The Zwinger is a baroque palace and museum complex built between 1710 and 1728 for Augustus the Strong, Elector of Saxony. Almost everything you see is a reconstruction: Allied bombing in February 1945 destroyed the buildings almost completely. Rebuilding was meticulous and took several decades into the 1980s. The reconstruction history is visible in Dresden in a way that the city decided was better than hiding it, most notably in the Frauenkirche where original blackened stones alternate with pale replacement stones.
The Architecture
The complex forms a rectangle around a central courtyard. The Gate of Crowns (Kronentor) on the west side is the most photographed entrance: a gate topped by a Polish crown, reflecting Augustus’s Baltic ambitions. The Nymphenbad in the northern corner is a baroque fountain garden with stone carvings of extraordinary quality around the pools. This section survived the bombing better than the main buildings.

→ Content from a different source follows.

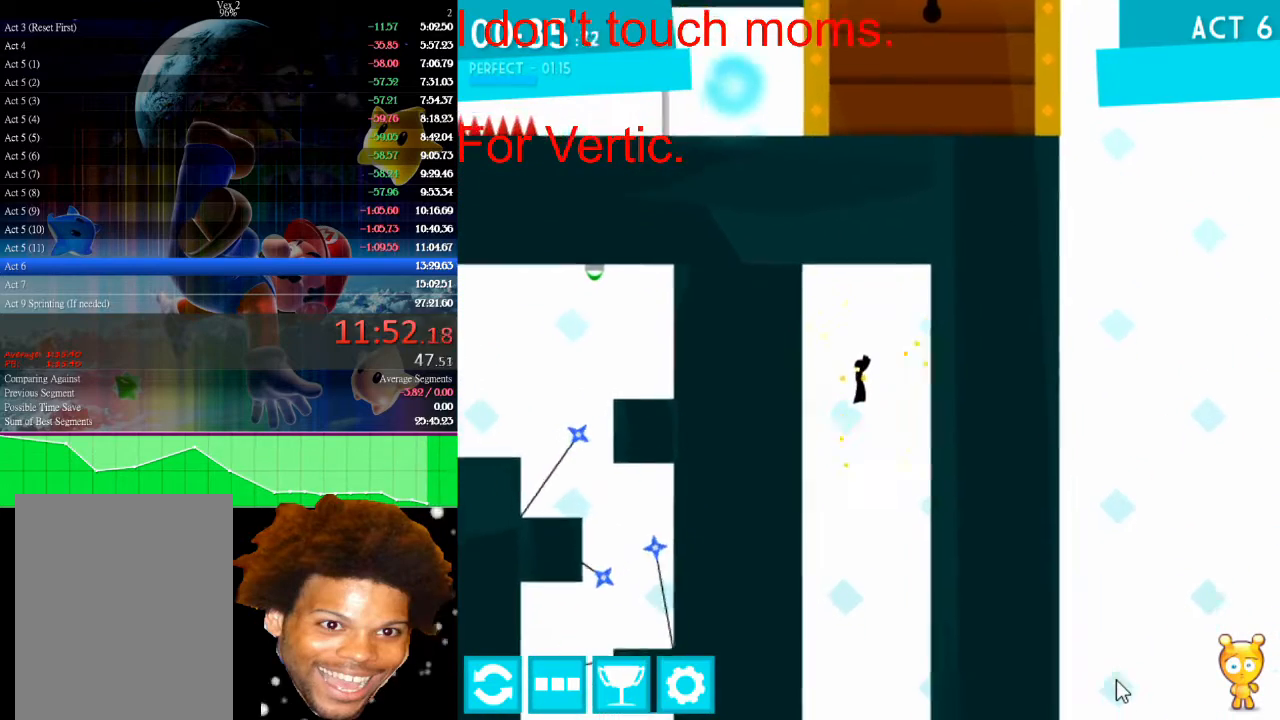
{"keys": [], "mouse": [], "events": [[67, "left", "down"], [133, "left", "up"], [200, "right", "down"], [400, "right", "up"]]}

The Semper Building on the south side was added by Gottfried Semper in 1847 and contains the Alte Meister gallery. Its neoclassical exterior sits somewhat awkwardly against the earlier baroque, but the interior is one of the finest gallery spaces in Germany.
The Gemaldegalerie Alte Meister
The Old Masters Picture Gallery is seriously underattended relative to its quality. The permanent collection runs from the Italian Renaissance through the Dutch Golden Age: Raphael, Titian, Vermeer, Rembrandt, Rubens. Vermeer’s Girl Reading a Letter at an Open Window is here. So is his The Procuress. So is Giorgione’s Sleeping Venus.
Admission is around EUR 14. Allow at least two hours and skip the audio guide if you are already familiar with the period; the gallery labels are good.
The Rüstkammer (Armory)
The armory collection covers weaponry and armour from the 15th to 18th centuries. The real draw is the ceremonial tournament armour, some of it worked with decorative detail that makes the violence of its intended use harder to keep in mind. The section covering Ottoman campaign trophies from the 17th century is darker history than most armory displays acknowledge clearly, but the objects are extraordinary.
Timing
The courtyard is free to enter and the best time is early morning before 9:30am or after 4:30pm when tour groups are absent. The Alte Meister is open 10am to 6pm; closed Mondays. Combined tickets for the Alte Meister and Armory save money.
What’s Nearby
The Semperoper (state opera house) sits directly adjacent to Theater Square. The Frauenkirche is 15 minutes’ walk east. Hotel Taschenbergpalais Kempinski, in another rebuilt 18th-century building immediately opposite the Zwinger, has rooms with direct courtyard views if you have the budget for it.
Dresden Hauptbahnhof is about 20 minutes’ walk. Trams 8 and 9 run directly past Theater Square.